All non_public_metrics, organic_metrics, and promoted_metrics are only available for Posts created in the last 30 days. This means that when you are requesting the noted fields, the results will automatically adjust to only include Posts from the last 30 days.

If these noted fields are requested, only Posts that are authored by the authenticated user will be returned, all other Posts will receive an error message.

Pagination

These endpoints utilize pagination so that responses are returned quickly. In cases where there are more results than what can be sent in a single response (up to 100 Posts for the timelines endpoints) you will need to paginate. Use the max_results parameter to identify how many results will return per page, and the pagination_token parameter return the next page of results. You can learn more by reviewing our pagination guide.

Filtering results

These endpoints include several parameters that you can use to filter results. Using start_date and end_date, you can narrow down results to a specific timeframe. If you’d rather use POst IDs to select a specific set of Posts, you can use the since_id and until_id. The user Posts timeline also has an exclude parameter that can remove Retweets and Replies from your results. 

Post caps and volume of Posts returned

The user Post timeline and user mention timeline endpoints are limited in the number of Posts that they can return in a given month. The reverse chronological home timeline endpoint is not subject to this limitation.

Regardless of which timelines endpoint you use, the Posts returned will count towards the Project-level Post caps. Usage is shown in the developer portal, and the 'month' starts on your subscription renewal day shown on the developer portal dashboard. 

The user Post timeline endpoint will only return the most recent 3200 Posts posted to a user’s timeline. Setting start_time and end_time to a time period that includes Posts beyond the 3200 most recent, you will receive a successful response, but no Posts.

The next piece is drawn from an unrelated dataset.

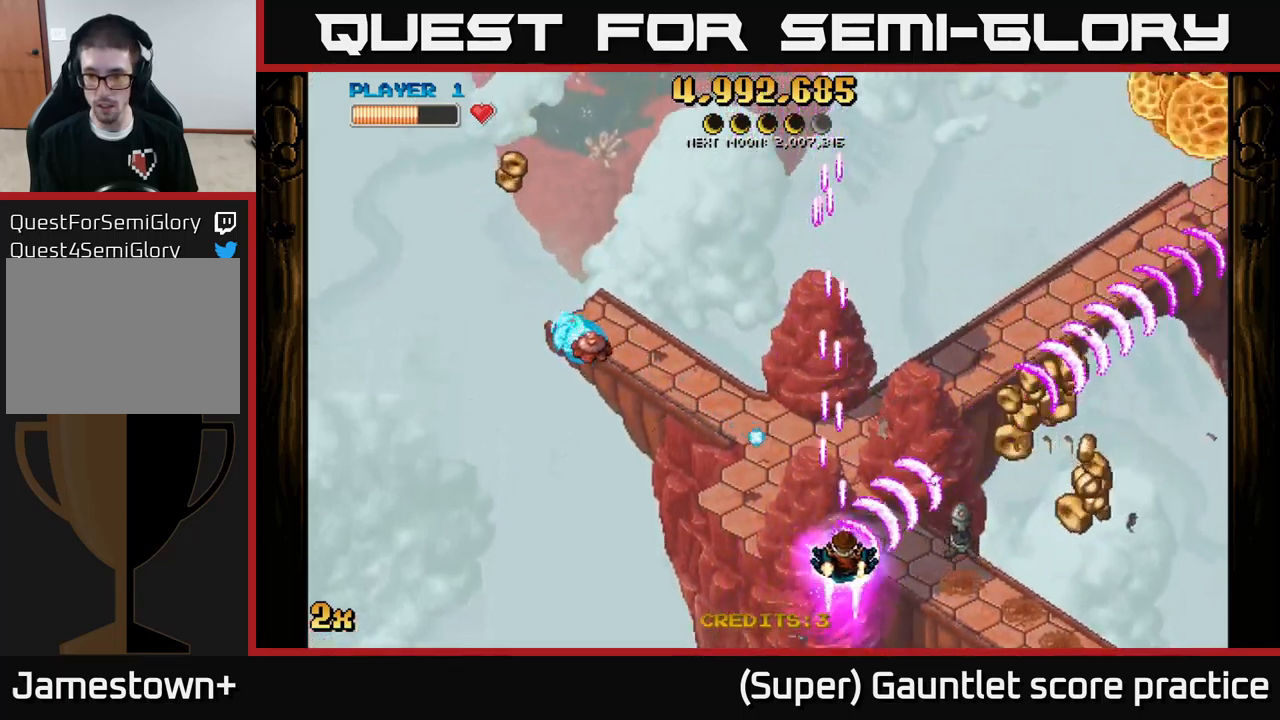
{"buttons": ["A"], "left_stick": "down-right", "events": [[284, "left_stick", "down-right"]]}
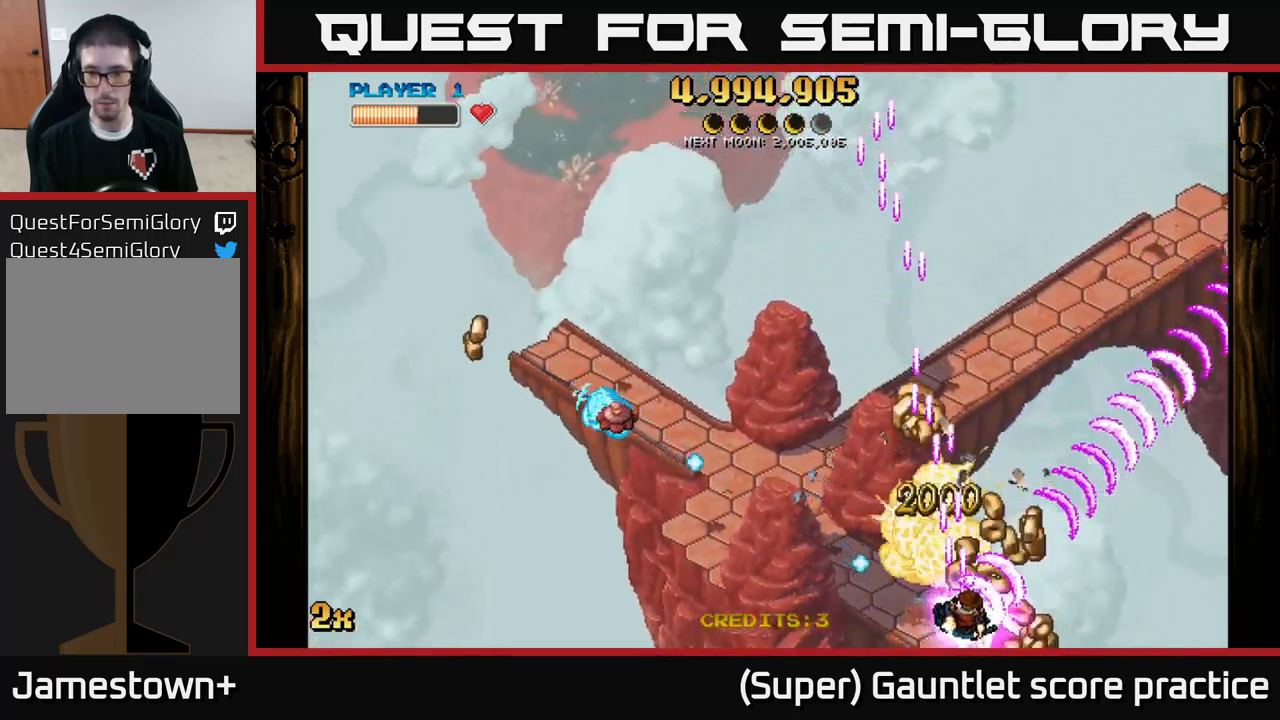
{"buttons": ["A"], "left_stick": "left", "events": [[17, "left_stick", "right"], [167, "left_stick", "up"], [217, "left_stick", "up-left"], [484, "left_stick", "left"]]}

It is also important to note that, if you pass the excludes=replies with your user Post timeline requests, only the most recent 800 Posts will be returned.

The user mention timeline endpoint will only return the most recent 800 Post mentions.

The reverse chronological home timeline endpoint returns the last 3200 Posts.

Post edits

Posts that are eligible for edits can be edited up to five times in the 30 minutes after the original Post was published. The search endpoints will always provide the latest version of the Post. If you only request Posts that were published 30 or more minutes ago, you will always receive the final version of the Post. However, if you have a near-real-time use case, and are querying Posts published within the last thirty minutes, those Posts could have been edited after you received them. These Posts can be rehydrated with search, or the Pos Lookup endpoint to confirm their final state. To learn more about how Post edits work, see the Edit Posts fundamentals page.  

Edge cases

• When requesting non-public metrics on the User Post timeline endpoint for Posts that are older than 30 days, you may see a next_token in the response with a result count of 0. To avoid encountering this issue, ensure that the timeframe requested with the non_public_metrics parameter is within the most recent 30 days. Additionally, the max_results minimum value should be 10. These may help to avoid this scenario, but this could still occur.
• Requesting promoted metrics for Posts that were not promoted returns an empty response, instead of Post data. Our team is currently working on fixing this issue.

• For a Retweet that contains Post body text greater than 140 characters in length, the text field will be truncated instead of returning the full Post text. The short term workaround is to expand the referenced Post and retrieve the full text from the expansion. This is a bug that we will fix in the future.